First I raise my spine. 2nd I take the energy from a vertebrae in line with my collarbone and bring the energy of that vertebrae into the collarbone. I then take the energy of the collarbone and wrap it in an arc back into my shoulders. I don’t think it, I feel for the connection. After a few minutes they are back sitting where they should be and it doesn’t really take any effort to keep them there until I start going back to bad habits.
To correct the hunching of the neck I just try to raise my spine more, and I think my previous point helps a little too. Bring the energy of the back of the neck directly forward and wrap it back.
If you just do tai chi I feel like you’d get there eventually anyway. It seems to lengthen the spine even if you aren’t even trying to do it, but at a slower more gradual pace.

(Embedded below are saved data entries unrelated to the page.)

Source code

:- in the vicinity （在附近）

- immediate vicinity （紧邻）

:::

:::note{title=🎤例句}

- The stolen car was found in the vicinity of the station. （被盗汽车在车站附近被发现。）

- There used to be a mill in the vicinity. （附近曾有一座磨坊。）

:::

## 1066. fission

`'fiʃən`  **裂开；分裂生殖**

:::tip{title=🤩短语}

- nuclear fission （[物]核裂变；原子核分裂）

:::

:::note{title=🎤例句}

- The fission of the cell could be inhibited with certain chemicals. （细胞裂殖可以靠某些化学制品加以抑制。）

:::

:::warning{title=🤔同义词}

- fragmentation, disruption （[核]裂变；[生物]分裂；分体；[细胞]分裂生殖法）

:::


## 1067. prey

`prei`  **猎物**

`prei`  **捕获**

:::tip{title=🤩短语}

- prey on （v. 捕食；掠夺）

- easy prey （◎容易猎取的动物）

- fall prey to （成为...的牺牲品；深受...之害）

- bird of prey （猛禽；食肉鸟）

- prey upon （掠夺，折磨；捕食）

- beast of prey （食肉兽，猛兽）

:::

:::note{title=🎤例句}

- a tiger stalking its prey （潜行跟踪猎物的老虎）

January 21, 2013 at 6:26 pm #133087
AnonymousGuestSince my teenage years I’ve had a similar postural problem: my head tends to go too far forward due to the collapsing of the vertebrae in my neck and upper back (sometimes referred to as “chicken neck”). The instructions that I was given was to keep my shoulder blades back (but not scrunched back and together) and the chest lifted (but not puffed out). Actually, we should feel the lifting should start from the bottoms of the feet and rise through the ankles, backs of the knees, kwa, and up the front of the spine, and at the same time up through the solar plexus and throat notch, through the top of the head. Another way to look at it: you don’t want the rounding of the chest to pull your head forward or cause anything to collapse. The instruction to “round the chest and hollow the shoulders’ nest” is probably given earlier to those with the opposite tendency of pushing out their chests and arching their backs.